Lines 127-128. “CPET parameters (VO2, VCO2 and VE on a breath-by-breath file extracted from the device). RER was calculated as VCO2, VO2 ratio”. I suggest CPET parameters (VO2, VCO2, VE, and RER)

We modified the sentence.

Results

Please review Table 3 format.

We reviewed the Table 3

Table 4. The table caption font size is different. Please correct it.

We corrected the table caption font size.

Discussion

 

Lines 258-259. Maybe I missed it, but this is the first time you have presented these correlations.

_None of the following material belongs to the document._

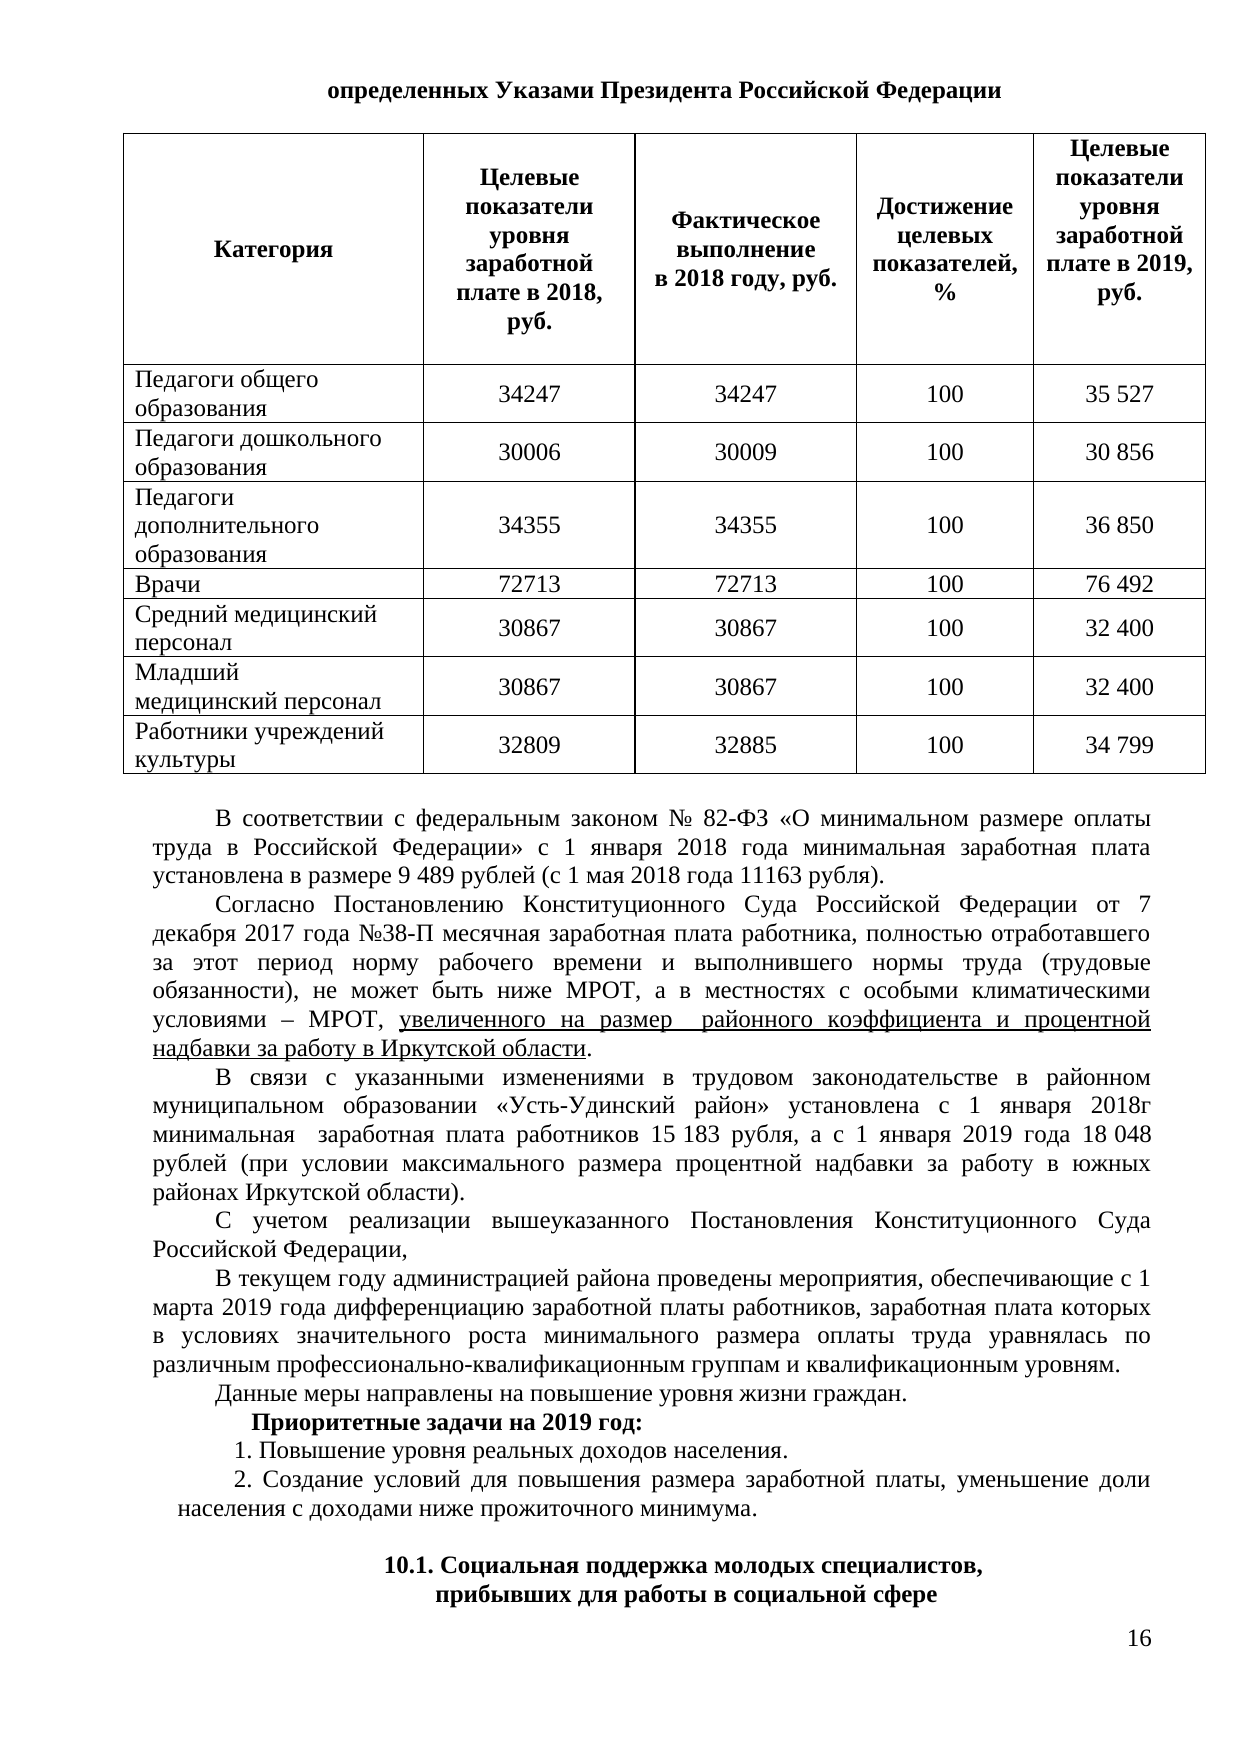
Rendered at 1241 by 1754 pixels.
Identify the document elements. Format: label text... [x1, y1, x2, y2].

 Yes, it was the first time we presented these correlations after the reviewer 2 comment about the strong correlation in the first-round revision. We highlighted our comments by the calculation of the VT1, VT2 and full slope correlations.

 

Lines 301. We tried to minimize this bias by two independent lectures of VT1 and VT2. How these independent lectures reduced the bias? Please explain.

The determination of the ventilatory thresholds can be different between several physiologists and this even when using common techniques (VT-slope or ventilatory equivalent). The thresholds have been reviewed by two independent physiologists to reduce the subjectivity part of the threshold’s determination. The two physiologists have determined threshold in independently. When the thresholds were not located at the same level of workload, the two physiologists reviewed the thresholds together to agree on the same level of workload. This method will decrease the potential mistake due to the experimenters.

We added this sentence in the limitation part of the study.